▶ [Work instruction]: Copy out every line from the records that includes "Cells".

Items from a dataset:

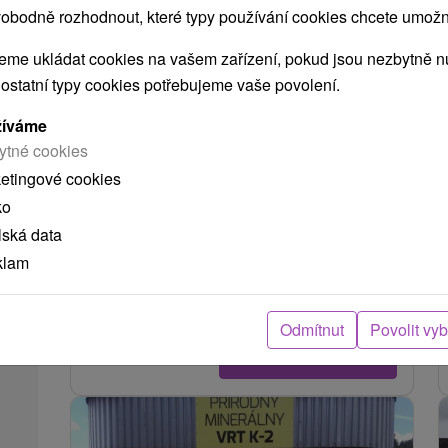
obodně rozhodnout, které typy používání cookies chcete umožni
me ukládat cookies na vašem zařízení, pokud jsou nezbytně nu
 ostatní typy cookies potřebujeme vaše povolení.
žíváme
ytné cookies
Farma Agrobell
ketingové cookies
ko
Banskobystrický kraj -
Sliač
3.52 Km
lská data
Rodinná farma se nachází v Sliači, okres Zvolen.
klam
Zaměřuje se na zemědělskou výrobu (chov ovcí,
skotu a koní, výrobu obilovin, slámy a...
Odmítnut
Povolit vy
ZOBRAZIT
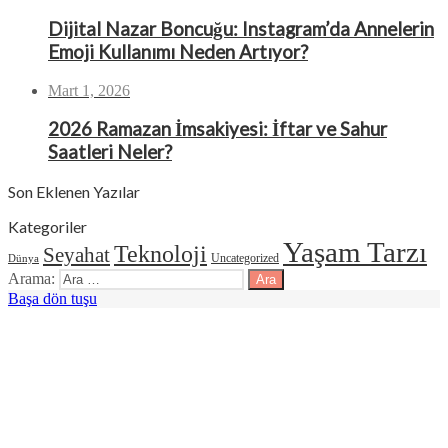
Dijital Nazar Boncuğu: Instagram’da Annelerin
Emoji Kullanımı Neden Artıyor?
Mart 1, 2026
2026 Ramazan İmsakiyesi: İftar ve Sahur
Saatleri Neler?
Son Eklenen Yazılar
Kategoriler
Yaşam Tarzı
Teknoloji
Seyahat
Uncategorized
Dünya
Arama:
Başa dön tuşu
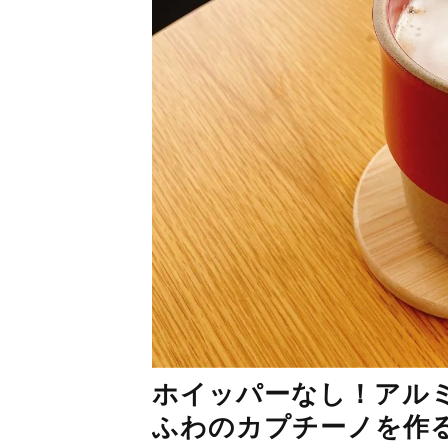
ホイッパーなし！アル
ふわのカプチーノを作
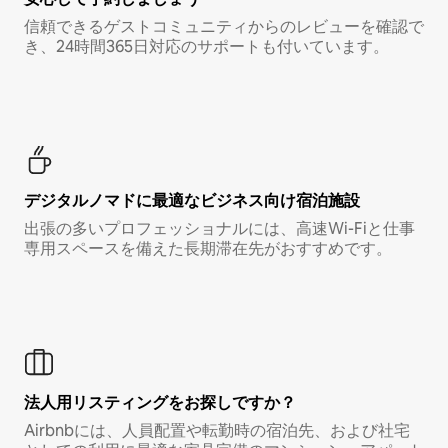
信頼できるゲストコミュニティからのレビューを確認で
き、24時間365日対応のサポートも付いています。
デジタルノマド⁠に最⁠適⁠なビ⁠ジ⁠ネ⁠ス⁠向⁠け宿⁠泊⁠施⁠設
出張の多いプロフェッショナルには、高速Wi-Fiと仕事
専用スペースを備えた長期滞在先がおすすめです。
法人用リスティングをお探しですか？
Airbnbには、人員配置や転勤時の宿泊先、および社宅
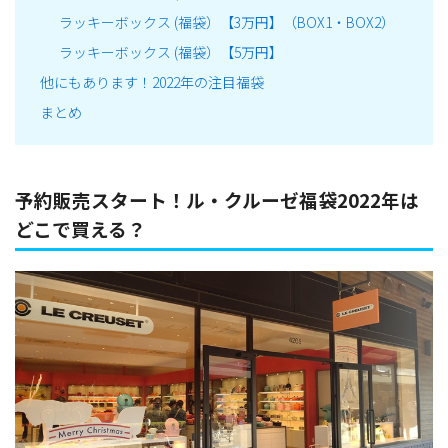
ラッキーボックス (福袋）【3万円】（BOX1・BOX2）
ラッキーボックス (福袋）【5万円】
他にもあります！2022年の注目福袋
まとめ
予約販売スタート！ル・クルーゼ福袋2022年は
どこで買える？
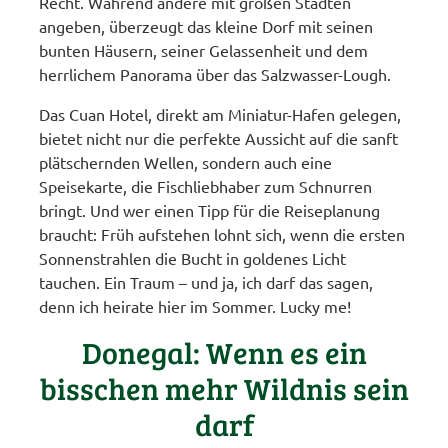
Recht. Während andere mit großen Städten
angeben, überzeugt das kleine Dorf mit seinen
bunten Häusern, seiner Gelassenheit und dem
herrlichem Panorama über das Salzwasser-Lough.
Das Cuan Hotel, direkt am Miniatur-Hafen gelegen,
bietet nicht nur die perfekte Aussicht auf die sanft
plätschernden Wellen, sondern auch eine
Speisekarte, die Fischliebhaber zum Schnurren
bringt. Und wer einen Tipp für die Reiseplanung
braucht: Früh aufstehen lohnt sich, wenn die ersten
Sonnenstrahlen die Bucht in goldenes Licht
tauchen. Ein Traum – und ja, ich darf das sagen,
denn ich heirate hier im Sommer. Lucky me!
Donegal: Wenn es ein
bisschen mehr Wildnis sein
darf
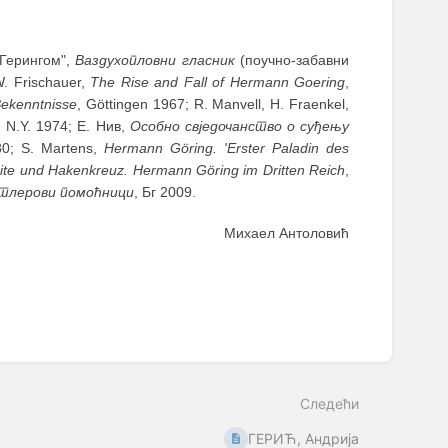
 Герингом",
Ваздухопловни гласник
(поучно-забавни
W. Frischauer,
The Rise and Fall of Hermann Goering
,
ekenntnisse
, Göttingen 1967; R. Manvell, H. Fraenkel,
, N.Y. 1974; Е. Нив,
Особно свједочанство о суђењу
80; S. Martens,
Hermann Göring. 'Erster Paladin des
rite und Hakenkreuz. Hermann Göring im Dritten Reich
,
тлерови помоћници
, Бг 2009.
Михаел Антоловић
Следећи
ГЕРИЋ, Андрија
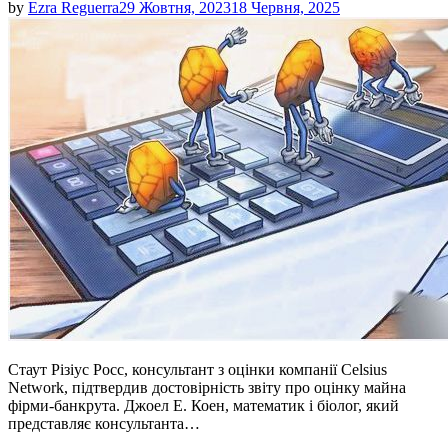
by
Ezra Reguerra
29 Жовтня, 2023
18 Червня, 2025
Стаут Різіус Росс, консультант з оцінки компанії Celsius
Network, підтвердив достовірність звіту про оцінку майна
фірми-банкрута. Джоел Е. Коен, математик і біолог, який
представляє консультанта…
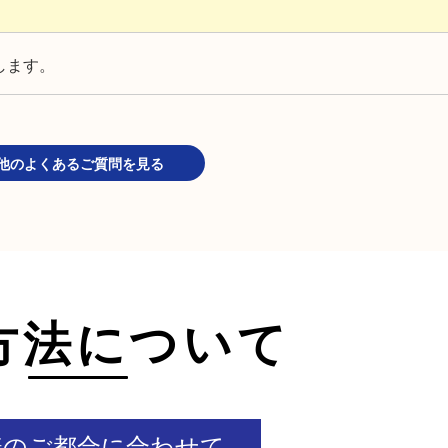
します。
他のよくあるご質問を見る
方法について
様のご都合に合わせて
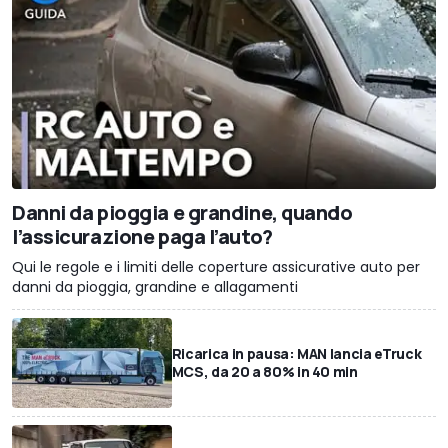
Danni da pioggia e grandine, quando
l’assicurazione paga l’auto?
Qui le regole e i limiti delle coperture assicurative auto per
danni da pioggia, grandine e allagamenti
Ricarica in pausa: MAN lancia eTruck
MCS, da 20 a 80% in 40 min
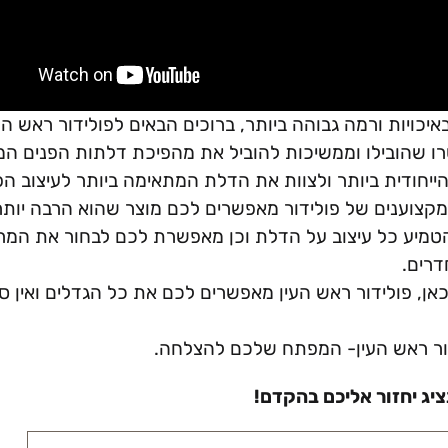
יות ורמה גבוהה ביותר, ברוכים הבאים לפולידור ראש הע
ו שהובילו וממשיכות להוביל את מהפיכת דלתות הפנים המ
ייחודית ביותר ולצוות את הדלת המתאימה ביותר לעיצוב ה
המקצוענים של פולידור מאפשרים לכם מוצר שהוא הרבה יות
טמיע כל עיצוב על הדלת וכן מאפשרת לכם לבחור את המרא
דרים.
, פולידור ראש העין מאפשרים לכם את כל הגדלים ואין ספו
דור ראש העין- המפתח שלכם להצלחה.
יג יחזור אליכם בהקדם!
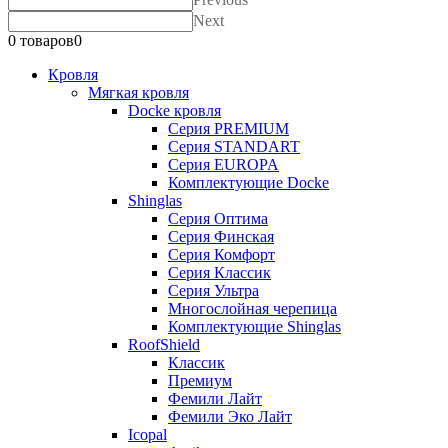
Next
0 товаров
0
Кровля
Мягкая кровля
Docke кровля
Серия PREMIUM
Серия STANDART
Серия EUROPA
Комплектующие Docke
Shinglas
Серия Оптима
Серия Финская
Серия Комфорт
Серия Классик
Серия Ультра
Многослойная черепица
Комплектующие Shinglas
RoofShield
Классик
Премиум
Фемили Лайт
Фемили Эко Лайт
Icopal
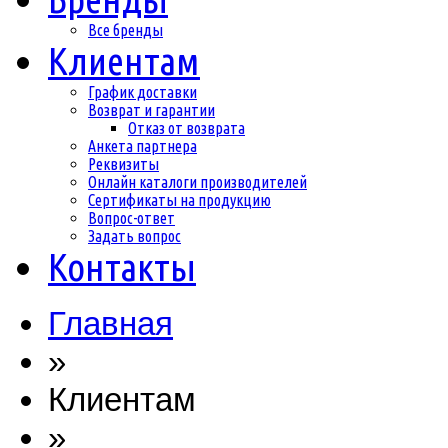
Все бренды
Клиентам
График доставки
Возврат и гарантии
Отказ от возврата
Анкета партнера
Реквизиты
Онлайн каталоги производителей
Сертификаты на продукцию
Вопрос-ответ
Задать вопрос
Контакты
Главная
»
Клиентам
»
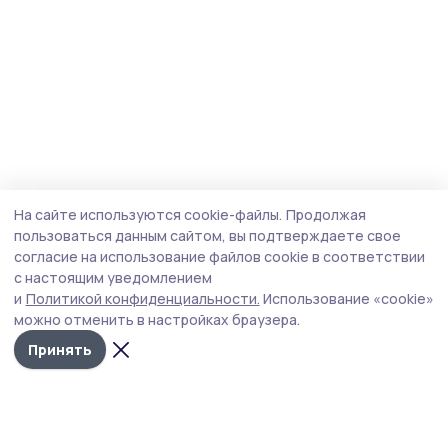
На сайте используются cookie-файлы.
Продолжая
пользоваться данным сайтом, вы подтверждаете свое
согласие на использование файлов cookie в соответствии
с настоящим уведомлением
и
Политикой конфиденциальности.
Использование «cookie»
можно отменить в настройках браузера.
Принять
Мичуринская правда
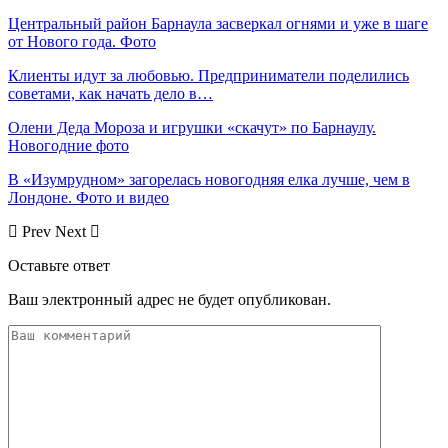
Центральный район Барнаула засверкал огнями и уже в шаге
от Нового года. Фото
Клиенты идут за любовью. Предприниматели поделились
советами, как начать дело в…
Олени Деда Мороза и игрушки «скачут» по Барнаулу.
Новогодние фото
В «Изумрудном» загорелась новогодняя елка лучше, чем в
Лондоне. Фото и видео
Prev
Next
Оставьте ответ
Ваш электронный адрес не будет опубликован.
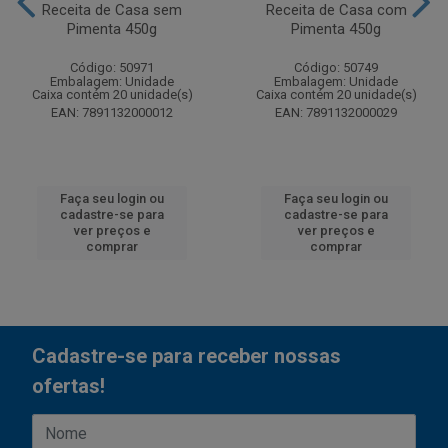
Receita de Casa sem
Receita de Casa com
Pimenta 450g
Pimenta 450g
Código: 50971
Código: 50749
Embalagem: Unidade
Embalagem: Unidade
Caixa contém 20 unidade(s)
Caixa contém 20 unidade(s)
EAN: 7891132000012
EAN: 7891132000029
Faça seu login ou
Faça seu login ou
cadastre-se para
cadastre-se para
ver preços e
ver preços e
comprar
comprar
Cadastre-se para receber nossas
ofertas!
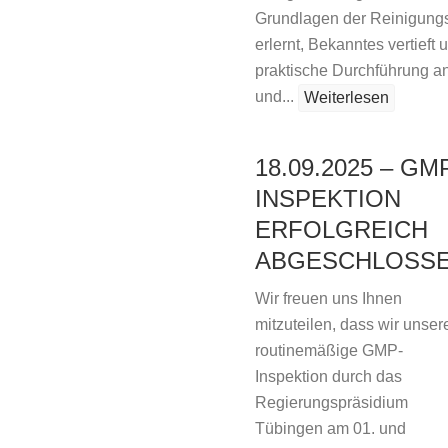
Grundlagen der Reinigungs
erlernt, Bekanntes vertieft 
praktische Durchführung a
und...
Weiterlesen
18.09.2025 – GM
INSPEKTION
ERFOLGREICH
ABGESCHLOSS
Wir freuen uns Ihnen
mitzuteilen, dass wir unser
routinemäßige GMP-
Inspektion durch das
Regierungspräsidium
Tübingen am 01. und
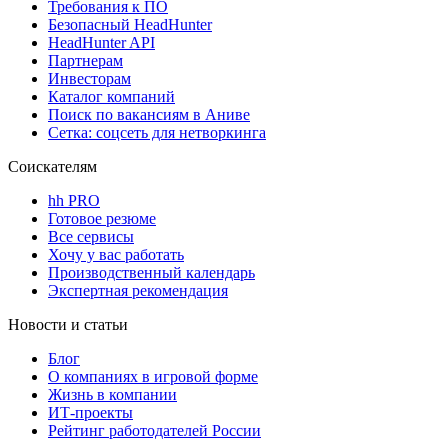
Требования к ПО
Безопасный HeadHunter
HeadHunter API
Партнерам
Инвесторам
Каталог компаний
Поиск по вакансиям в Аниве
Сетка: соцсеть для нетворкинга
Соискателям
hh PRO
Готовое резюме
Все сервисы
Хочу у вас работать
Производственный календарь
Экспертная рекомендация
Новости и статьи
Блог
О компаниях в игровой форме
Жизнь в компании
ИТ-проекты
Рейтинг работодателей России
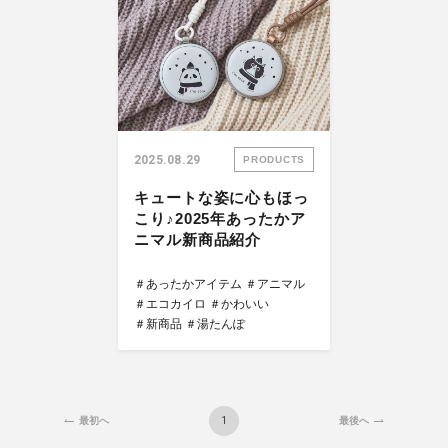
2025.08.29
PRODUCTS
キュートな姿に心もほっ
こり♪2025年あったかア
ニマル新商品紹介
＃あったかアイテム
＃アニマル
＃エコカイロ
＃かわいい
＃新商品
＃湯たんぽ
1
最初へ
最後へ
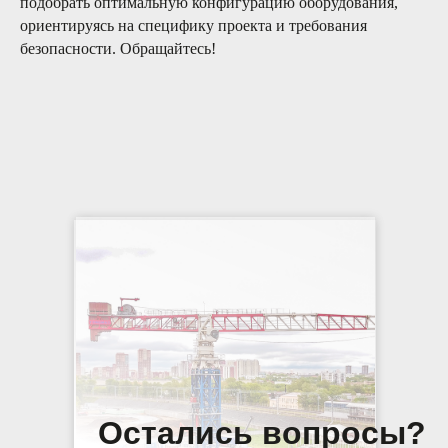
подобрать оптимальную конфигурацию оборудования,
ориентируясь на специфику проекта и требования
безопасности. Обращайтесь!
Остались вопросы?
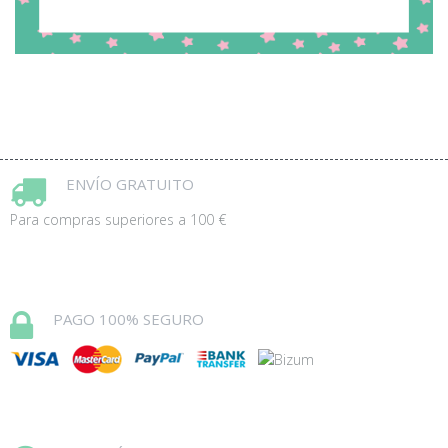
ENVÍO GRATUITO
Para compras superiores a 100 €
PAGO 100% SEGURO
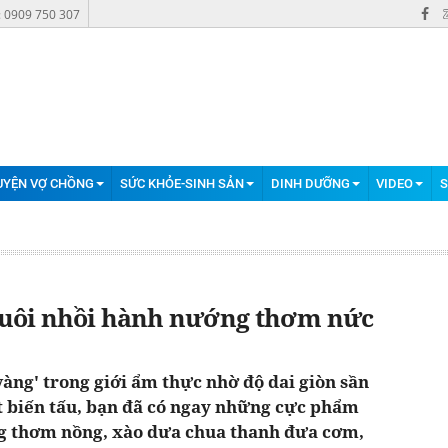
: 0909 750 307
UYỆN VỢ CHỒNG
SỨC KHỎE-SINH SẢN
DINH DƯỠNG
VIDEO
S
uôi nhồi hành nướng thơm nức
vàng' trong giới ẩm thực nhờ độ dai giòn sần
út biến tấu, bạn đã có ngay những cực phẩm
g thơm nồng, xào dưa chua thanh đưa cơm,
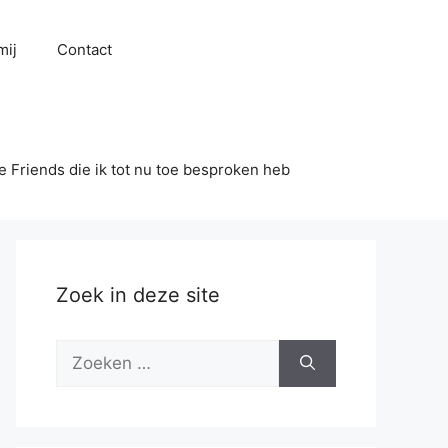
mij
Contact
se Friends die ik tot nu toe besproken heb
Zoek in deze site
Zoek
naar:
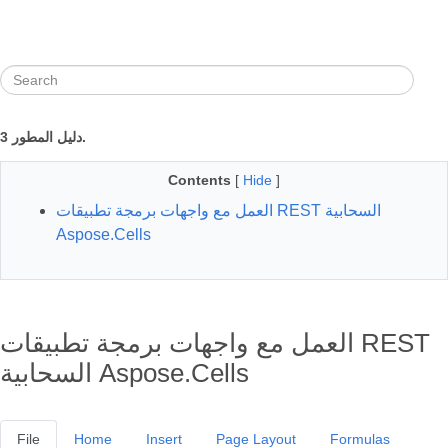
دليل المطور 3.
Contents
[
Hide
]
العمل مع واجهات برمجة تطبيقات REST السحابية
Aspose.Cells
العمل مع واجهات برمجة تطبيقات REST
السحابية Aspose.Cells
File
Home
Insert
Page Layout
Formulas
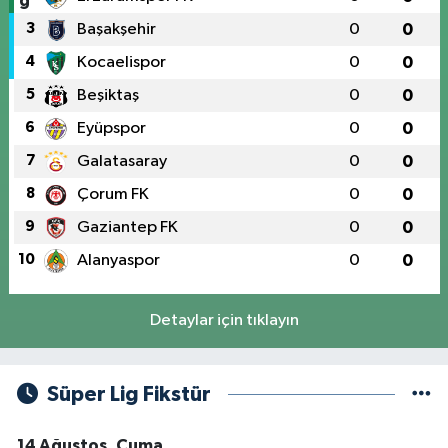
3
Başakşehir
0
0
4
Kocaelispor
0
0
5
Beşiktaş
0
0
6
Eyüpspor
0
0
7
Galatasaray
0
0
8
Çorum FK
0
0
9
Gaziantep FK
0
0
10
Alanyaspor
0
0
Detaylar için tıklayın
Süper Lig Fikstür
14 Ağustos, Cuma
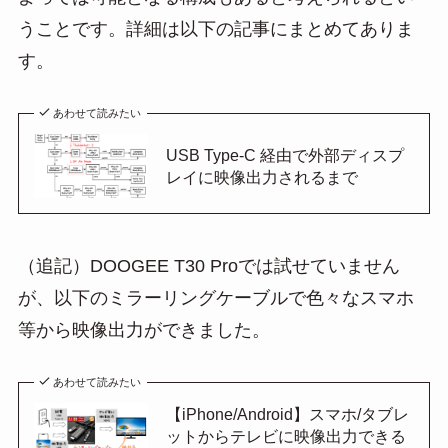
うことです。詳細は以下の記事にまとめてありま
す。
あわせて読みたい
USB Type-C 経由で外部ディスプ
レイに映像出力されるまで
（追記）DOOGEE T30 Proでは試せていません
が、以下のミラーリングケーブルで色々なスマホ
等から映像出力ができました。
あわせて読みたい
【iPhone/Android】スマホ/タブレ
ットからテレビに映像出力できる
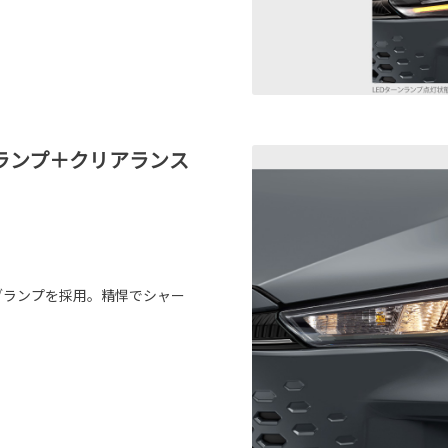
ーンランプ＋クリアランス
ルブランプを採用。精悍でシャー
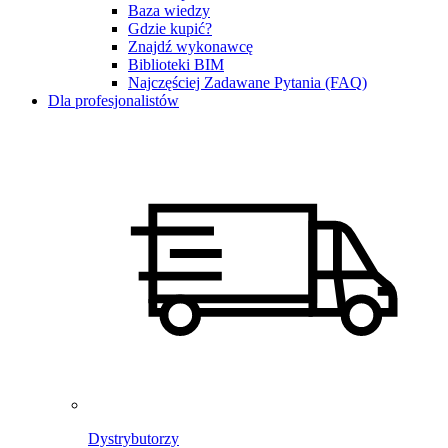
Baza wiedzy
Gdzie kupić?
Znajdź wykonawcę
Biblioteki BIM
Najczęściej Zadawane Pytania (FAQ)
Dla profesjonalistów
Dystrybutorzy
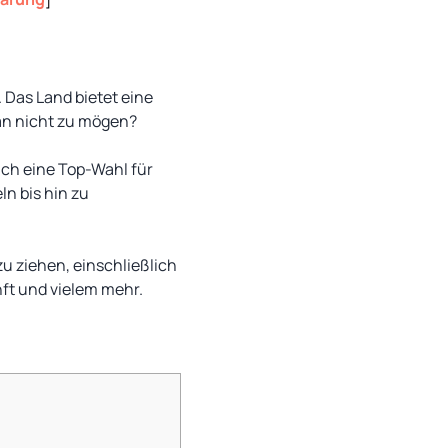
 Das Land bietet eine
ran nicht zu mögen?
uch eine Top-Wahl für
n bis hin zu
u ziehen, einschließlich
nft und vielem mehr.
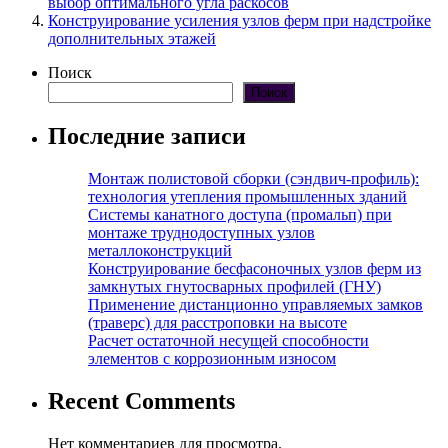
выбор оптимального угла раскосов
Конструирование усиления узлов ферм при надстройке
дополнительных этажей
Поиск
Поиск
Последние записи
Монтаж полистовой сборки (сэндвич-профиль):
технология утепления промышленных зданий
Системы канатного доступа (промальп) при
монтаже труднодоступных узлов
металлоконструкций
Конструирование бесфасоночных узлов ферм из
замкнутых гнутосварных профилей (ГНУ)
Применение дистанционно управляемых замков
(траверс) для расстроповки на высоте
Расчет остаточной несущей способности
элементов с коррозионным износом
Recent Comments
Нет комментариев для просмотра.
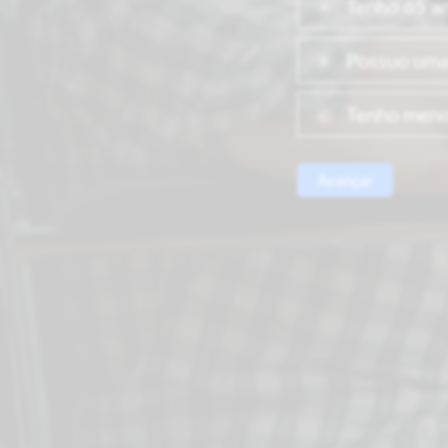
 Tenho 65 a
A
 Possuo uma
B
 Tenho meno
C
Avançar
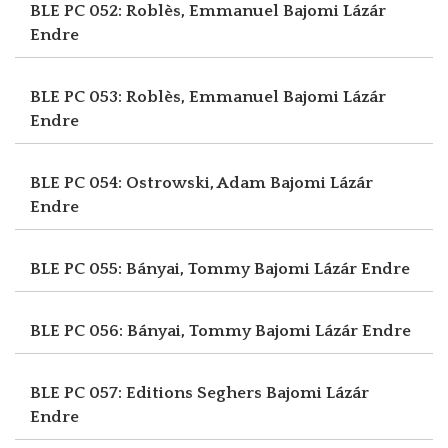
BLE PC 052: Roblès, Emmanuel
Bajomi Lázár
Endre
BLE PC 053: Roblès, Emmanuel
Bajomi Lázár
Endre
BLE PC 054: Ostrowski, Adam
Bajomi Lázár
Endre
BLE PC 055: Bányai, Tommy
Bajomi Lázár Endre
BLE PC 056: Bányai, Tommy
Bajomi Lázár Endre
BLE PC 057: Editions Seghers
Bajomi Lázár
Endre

▶ [Solved exercise]:
Aspose.Cells
السحابية Aspose.Cells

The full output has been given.